[Cuzco] Devenez l’Empereur mégalo !

Les beaux jours reviennent et les grands espaces vous appellent ! Cela tombe bien, car au nord de Cuzco s’étendent les territoires encore vierges de Moray, une région entre forêts et montagnes qui n’attend que votre venue pour être développée. C’est une occasion unique pour vous, en tant que grand dignitaire Inca, de montrer votre talent en développant de nouvelles cultures, en installant de nouvelles villes qui accueilleront des Temples démesurés afin d’organiser de fastueuses fêtes en l’honneur du Dieu Solaire. 

Malheureusement, vous ne serez sans doute pas seul à partir à l’aventure, et il est à craindre que d’autres personnes mal intentionnées aient entendu parler de ces vastes terres… Il faudra probablement jouer des coudes afin d’augmenter votre prestige et de peut-être enfin acquérir le titre tant convoité d’Empereur ! 

 

LA RICHESSE INCA

Vous voilà devant l’immensité des espaces encore sauvages de la région de Moray représentée par un large plateau sur lequel figurent des emplacements pour accueillir des tuiles hexagonales.

OBJECTIF 1: Pouvez-vous reformuler sous forme de liste le paragraphe du texte sur Cuzco qui commence par « Les beaux jours reviennent », en conservant ses faits principaux ?

DONNÉES À TRAITER:
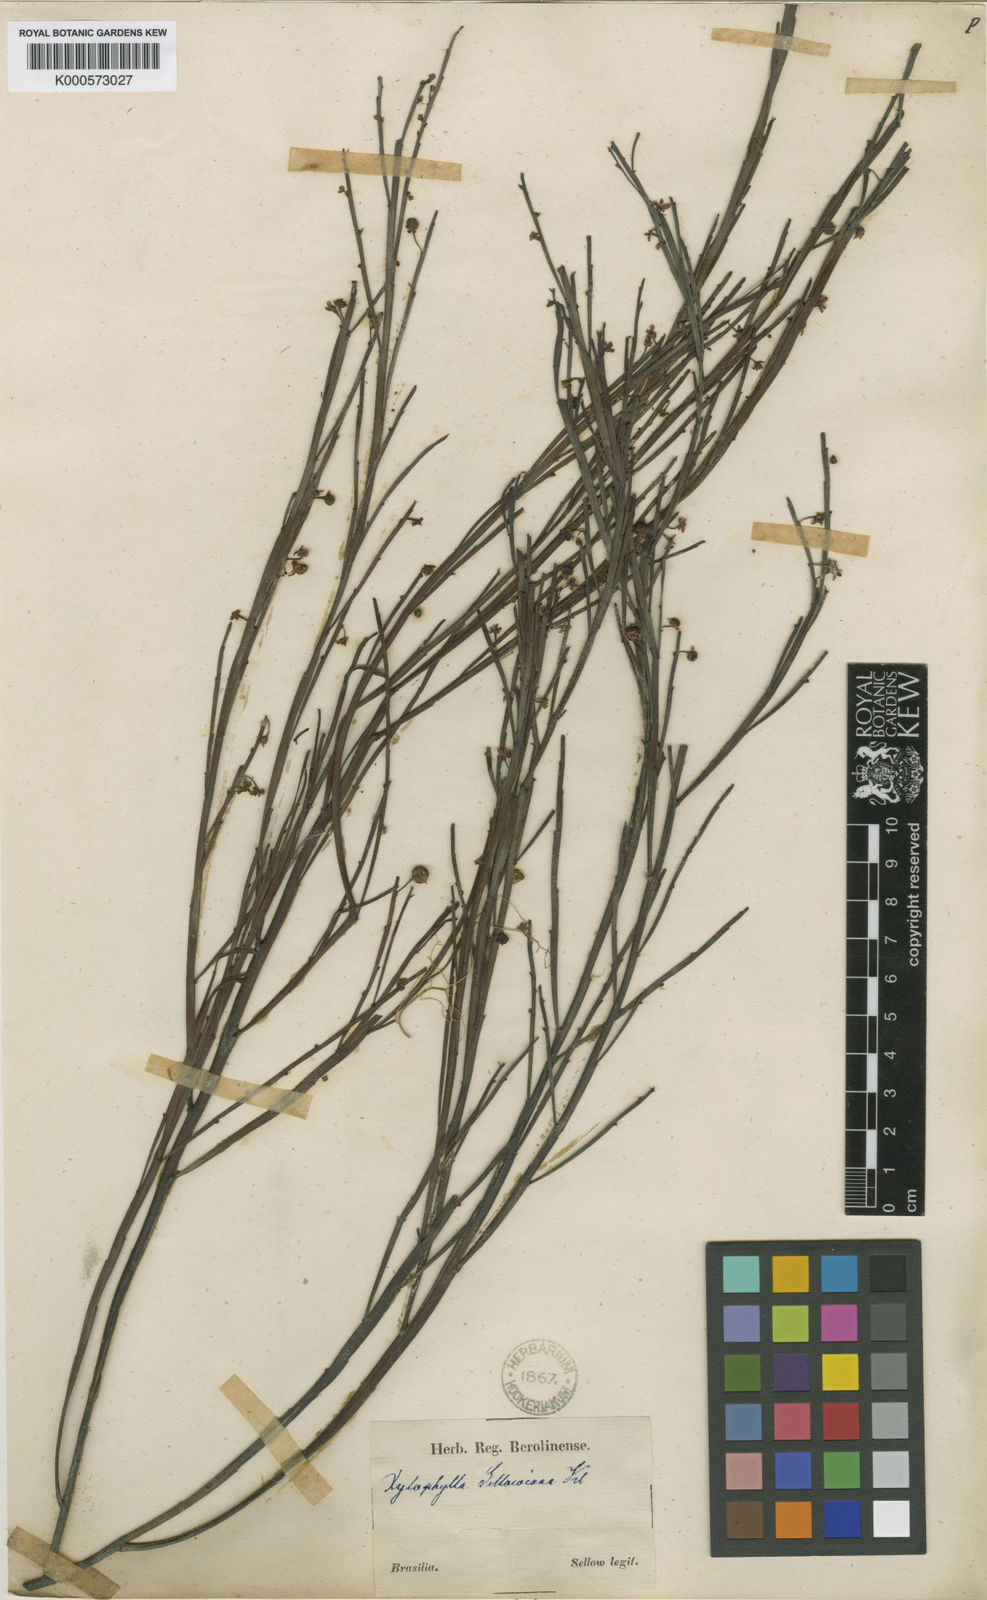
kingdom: Plantae
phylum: Tracheophyta
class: Magnoliopsida
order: Malpighiales
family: Phyllanthaceae
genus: Phyllanthus
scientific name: Phyllanthus
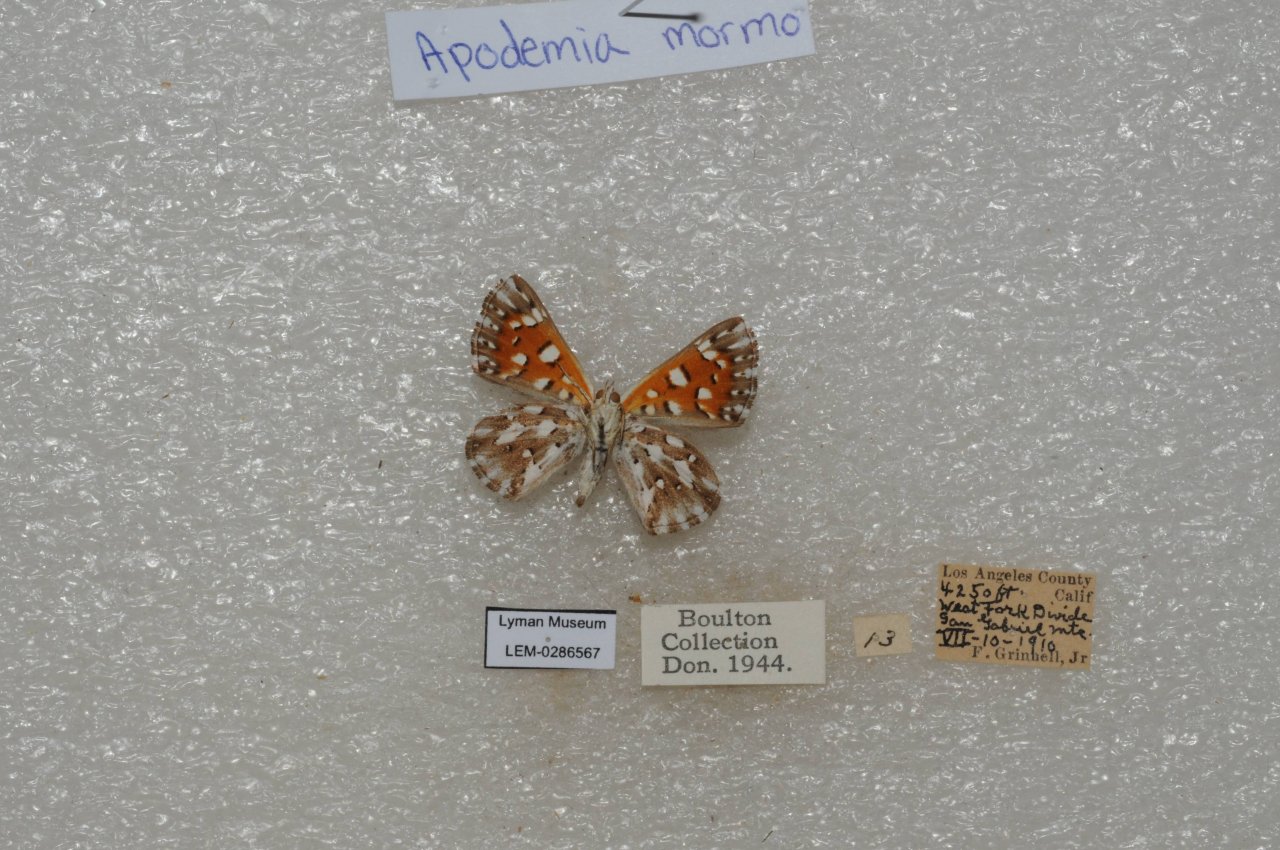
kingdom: Animalia
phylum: Arthropoda
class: Insecta
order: Lepidoptera
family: Riodinidae
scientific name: Riodinidae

OBJECTIF 2: Pouvez-vous recopier à l'identique les lignes de données, de la ligne qui contient « phylum: Tracheophyta » jusqu'à la dernière ligne de données incluse, sans reproduire les images ?

RÉSULTAT FINAL 1:
- Au nord de Cuzco s'étendent les territoires encore vierges de Moray, une région entre forêts et montagnes.
- Ces terres n'attendent que votre venue pour être développées.
- En tant que grand dignitaire Inca, vous pouvez y montrer votre talent.
- Vous développerez de nouvelles cultures et installerez de nouvelles villes.
- Ces villes accueilleront des Temples démesurés, où seront organisées de fastueuses fêtes en l'honneur du Dieu Solaire.

RÉSULTAT FINAL 2:
phylum: Tracheophyta
class: Magnoliopsida
order: Malpighiales
family: Phyllanthaceae
genus: Phyllanthus
scientific name: Phyllanthus
kingdom: Animalia
phylum: Arthropoda
class: Insecta
order: Lepidoptera
family: Riodinidae
scientific name: Riodinidae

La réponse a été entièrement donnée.